Start of Records for the exercise
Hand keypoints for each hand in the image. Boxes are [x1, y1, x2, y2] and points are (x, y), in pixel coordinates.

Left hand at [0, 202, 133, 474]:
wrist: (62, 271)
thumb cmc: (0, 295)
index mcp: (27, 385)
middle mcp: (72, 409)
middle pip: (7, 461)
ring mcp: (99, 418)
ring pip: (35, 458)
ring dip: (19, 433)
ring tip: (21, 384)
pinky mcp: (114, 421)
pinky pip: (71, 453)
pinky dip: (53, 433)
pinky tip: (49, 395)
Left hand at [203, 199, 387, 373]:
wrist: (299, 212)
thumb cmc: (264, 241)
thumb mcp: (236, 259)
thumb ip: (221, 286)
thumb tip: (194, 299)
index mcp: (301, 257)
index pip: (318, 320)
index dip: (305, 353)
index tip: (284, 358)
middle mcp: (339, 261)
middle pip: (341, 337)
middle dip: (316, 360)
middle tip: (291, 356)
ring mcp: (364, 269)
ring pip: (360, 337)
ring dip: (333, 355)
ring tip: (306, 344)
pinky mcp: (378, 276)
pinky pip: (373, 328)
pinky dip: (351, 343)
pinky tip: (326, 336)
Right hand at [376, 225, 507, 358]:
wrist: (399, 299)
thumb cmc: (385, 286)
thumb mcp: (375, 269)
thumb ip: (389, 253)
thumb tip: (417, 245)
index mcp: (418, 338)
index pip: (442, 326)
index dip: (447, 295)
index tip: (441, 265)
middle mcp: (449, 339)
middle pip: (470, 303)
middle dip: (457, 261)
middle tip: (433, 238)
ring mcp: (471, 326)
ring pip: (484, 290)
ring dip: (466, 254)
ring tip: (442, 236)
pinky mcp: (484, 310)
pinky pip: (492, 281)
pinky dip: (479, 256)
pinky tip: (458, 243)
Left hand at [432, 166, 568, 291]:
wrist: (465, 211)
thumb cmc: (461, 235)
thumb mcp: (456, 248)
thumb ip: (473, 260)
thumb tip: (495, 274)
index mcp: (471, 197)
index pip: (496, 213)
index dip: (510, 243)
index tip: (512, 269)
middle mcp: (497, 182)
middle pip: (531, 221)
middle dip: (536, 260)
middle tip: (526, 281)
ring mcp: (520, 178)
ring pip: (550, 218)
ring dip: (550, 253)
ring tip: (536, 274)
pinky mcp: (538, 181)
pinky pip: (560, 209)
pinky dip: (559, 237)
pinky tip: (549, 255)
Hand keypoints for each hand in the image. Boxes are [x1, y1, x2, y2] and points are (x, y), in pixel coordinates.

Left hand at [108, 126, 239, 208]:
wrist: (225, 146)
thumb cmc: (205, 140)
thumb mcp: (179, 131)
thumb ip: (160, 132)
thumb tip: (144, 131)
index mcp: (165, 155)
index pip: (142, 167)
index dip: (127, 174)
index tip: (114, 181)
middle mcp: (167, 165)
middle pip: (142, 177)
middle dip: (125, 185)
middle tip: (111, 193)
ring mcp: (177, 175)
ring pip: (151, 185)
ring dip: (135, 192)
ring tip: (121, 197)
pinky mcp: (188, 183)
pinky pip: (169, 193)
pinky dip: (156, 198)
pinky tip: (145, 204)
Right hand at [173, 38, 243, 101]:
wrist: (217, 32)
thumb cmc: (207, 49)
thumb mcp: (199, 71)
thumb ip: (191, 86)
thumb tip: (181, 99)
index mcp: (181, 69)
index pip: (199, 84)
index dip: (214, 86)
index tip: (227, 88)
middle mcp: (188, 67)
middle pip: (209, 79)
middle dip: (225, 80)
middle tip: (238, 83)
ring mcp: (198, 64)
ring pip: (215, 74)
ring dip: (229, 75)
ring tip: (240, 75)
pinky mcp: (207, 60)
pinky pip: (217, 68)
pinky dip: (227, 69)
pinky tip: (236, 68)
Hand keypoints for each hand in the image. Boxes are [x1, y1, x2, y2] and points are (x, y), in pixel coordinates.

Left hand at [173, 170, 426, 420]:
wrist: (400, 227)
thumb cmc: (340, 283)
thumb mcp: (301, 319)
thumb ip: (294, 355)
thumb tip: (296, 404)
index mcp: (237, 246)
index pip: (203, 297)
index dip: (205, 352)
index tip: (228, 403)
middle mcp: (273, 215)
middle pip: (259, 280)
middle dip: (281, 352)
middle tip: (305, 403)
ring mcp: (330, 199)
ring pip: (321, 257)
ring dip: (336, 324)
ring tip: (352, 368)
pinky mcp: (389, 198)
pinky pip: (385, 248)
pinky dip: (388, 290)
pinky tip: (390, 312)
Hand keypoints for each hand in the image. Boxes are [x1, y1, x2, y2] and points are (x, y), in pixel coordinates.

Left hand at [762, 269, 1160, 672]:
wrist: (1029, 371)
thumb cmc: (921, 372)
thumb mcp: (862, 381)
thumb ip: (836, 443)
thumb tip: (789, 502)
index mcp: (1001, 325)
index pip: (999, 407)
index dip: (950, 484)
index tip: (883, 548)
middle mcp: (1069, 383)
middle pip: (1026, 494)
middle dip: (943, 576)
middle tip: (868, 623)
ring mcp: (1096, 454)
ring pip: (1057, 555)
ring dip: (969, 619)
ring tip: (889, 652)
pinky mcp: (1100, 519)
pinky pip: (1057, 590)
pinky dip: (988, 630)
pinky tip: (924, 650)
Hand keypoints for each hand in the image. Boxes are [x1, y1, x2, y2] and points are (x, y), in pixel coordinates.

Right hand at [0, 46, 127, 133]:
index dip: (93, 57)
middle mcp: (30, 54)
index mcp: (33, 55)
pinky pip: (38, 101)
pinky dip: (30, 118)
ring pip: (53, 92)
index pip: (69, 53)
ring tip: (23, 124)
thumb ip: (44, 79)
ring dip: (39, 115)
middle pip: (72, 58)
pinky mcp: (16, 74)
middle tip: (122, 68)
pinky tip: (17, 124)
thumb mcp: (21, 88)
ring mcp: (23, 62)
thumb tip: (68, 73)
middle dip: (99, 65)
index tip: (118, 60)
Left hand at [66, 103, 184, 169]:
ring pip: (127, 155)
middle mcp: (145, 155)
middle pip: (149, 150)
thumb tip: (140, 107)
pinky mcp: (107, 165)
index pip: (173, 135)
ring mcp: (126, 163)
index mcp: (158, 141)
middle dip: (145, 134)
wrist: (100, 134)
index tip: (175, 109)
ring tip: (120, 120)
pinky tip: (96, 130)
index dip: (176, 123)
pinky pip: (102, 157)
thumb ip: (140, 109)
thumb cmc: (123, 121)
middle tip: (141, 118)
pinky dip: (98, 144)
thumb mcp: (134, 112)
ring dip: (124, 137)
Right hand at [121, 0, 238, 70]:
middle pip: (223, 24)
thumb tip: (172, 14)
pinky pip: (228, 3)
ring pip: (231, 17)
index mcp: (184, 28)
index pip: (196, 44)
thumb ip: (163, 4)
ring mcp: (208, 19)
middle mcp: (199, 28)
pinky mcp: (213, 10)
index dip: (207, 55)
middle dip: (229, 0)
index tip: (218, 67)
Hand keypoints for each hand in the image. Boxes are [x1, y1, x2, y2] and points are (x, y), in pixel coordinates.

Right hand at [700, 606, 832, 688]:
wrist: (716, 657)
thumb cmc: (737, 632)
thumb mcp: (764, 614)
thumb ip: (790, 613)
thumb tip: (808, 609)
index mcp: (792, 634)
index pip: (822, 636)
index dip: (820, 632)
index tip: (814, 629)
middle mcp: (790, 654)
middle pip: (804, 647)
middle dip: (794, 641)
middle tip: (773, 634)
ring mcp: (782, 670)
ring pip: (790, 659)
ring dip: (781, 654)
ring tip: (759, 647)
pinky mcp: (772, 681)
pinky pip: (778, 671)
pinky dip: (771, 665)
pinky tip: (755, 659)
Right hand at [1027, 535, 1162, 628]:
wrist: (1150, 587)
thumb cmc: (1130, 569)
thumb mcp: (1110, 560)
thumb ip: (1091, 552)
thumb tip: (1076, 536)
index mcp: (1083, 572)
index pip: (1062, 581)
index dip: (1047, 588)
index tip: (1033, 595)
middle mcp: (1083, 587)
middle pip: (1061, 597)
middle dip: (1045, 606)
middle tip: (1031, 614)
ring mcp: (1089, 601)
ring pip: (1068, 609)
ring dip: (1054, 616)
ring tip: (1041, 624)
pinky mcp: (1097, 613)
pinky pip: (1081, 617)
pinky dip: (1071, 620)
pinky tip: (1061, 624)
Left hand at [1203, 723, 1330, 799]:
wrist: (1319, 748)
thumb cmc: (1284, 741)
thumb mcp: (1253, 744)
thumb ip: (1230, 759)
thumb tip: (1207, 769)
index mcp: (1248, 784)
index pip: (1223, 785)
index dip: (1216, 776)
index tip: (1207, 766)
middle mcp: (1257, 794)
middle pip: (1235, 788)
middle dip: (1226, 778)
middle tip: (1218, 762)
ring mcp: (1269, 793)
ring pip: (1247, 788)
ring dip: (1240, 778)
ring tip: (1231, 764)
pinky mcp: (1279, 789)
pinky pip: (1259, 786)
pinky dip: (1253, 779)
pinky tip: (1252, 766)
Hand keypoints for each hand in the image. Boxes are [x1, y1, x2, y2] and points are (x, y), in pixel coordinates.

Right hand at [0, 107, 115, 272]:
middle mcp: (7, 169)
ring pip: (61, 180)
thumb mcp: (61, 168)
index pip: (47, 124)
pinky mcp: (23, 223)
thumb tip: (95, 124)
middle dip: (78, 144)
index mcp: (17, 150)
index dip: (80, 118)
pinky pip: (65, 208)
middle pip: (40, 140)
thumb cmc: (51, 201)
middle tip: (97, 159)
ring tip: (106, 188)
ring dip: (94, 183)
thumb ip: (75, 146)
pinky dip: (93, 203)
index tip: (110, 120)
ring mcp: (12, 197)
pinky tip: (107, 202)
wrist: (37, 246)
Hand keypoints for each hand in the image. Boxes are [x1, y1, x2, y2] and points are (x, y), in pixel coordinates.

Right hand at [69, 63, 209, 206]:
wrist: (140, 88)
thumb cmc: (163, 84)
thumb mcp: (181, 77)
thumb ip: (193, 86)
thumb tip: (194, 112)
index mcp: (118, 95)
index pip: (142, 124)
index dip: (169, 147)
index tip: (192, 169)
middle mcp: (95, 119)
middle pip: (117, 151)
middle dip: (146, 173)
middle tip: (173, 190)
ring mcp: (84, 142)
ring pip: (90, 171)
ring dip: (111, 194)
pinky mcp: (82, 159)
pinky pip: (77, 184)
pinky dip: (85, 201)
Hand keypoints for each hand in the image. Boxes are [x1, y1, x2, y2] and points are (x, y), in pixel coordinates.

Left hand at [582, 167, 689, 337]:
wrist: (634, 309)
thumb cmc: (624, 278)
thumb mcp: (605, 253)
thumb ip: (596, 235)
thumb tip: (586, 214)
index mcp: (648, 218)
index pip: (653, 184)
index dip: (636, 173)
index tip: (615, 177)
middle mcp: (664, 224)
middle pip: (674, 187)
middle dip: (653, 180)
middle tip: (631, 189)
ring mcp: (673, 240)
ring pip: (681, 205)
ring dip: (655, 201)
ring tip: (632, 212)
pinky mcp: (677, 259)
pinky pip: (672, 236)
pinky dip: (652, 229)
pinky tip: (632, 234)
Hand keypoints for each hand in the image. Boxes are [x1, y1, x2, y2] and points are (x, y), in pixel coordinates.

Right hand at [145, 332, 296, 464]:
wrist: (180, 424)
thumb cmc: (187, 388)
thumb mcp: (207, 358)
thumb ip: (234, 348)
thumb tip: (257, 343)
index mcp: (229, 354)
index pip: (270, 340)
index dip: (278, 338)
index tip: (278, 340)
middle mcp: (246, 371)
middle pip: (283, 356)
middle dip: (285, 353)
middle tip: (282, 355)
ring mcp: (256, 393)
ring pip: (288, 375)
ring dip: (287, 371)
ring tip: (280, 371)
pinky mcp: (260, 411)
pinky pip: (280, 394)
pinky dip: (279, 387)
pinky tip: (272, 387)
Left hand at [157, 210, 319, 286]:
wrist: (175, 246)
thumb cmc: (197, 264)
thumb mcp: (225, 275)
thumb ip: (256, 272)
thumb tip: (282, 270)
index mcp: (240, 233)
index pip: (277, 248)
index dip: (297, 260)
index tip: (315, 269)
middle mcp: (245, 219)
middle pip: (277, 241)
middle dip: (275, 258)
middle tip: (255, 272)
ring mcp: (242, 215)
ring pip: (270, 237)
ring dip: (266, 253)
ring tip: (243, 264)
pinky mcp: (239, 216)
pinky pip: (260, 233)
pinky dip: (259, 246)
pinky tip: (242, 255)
End of Records for the exercise
When you reach the line with "middle mcp: (339, 261)" in the records above, start writing out lines exactly, and stop once the line with "index dip: (447, 295)" has been written; include nothing else.

middle mcp: (339, 261)
middle pip: (341, 337)
middle dip: (316, 360)
middle tip: (291, 356)
ring mcp: (364, 269)
ring pip: (360, 337)
ring dip: (333, 355)
ring tip: (306, 344)
pinky mcp: (378, 276)
pinky pip: (373, 328)
pinky dip: (351, 343)
pinky tip: (326, 336)
Right hand at [376, 225, 507, 358]:
wrist: (399, 299)
thumb cmc: (385, 286)
thumb mcp: (375, 269)
thumb ip: (389, 253)
thumb tip: (417, 245)
index mcp: (418, 338)
index pip: (442, 326)
index dip: (447, 295)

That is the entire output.